• Work to be completed
Could you format the lines of the data below as a numbered list, skipping any blank lines and leaving the pictures out?

• Raw records

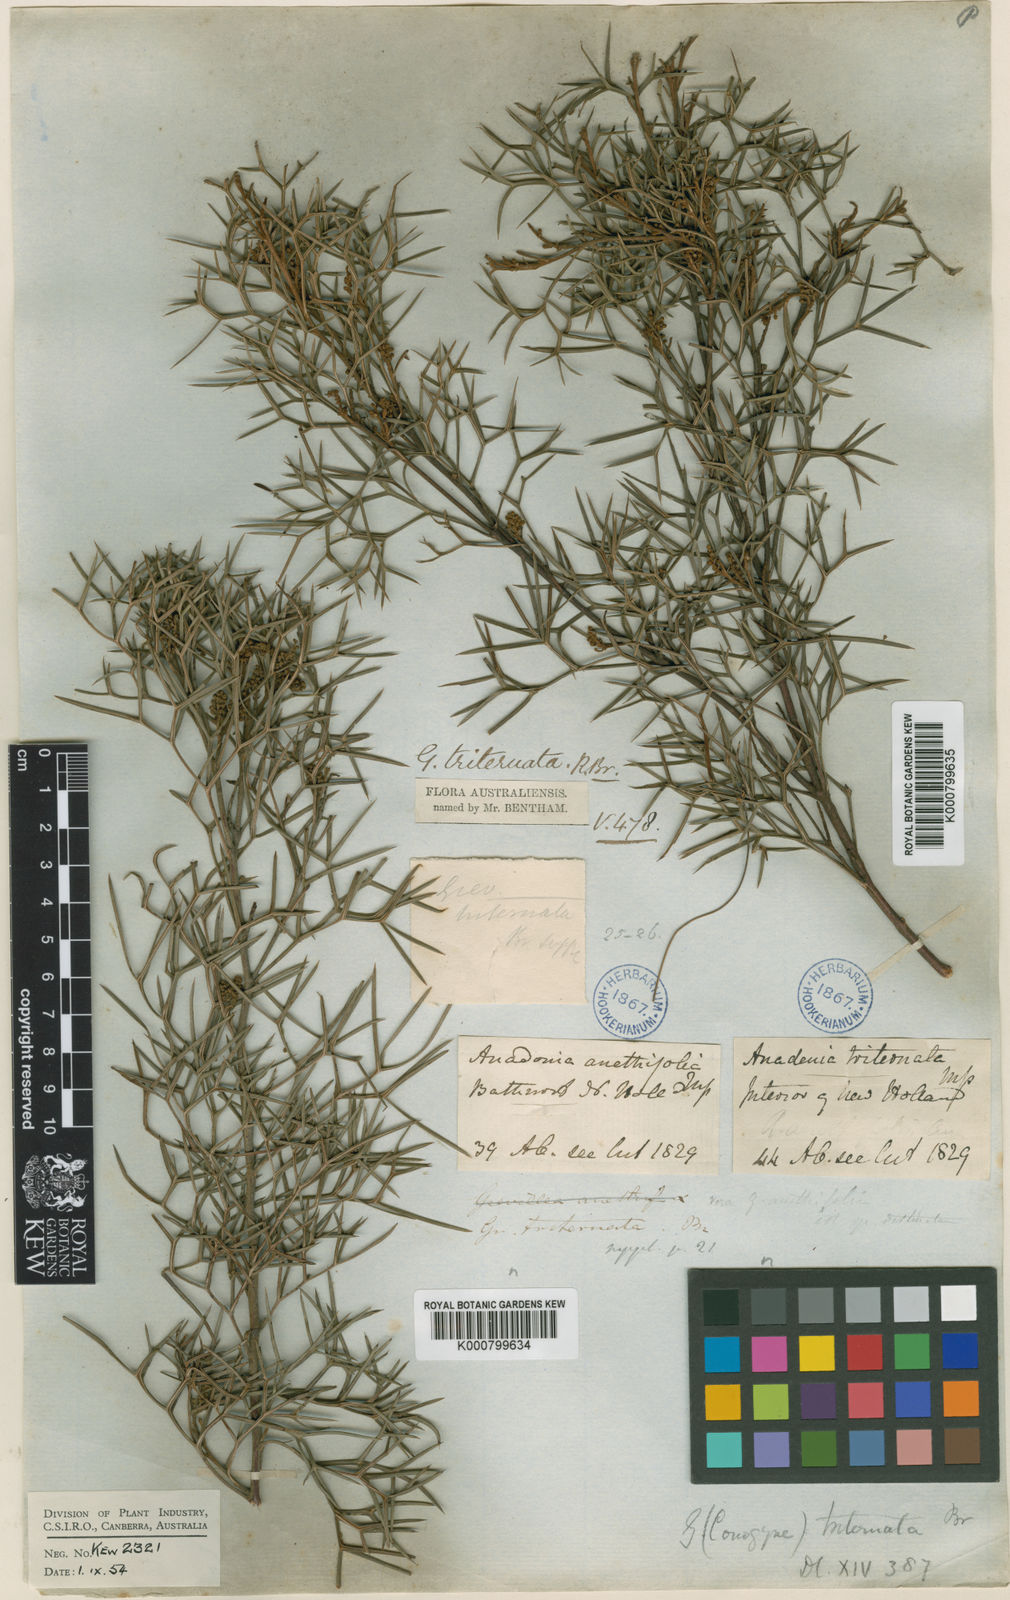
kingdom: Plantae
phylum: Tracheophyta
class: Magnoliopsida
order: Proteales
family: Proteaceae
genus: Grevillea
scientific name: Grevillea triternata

• Answer to this exercise
1. kingdom: Plantae
2. phylum: Tracheophyta
3. class: Magnoliopsida
4. order: Proteales
5. family: Proteaceae
6. genus: Grevillea
7. scientific name: Grevillea triternata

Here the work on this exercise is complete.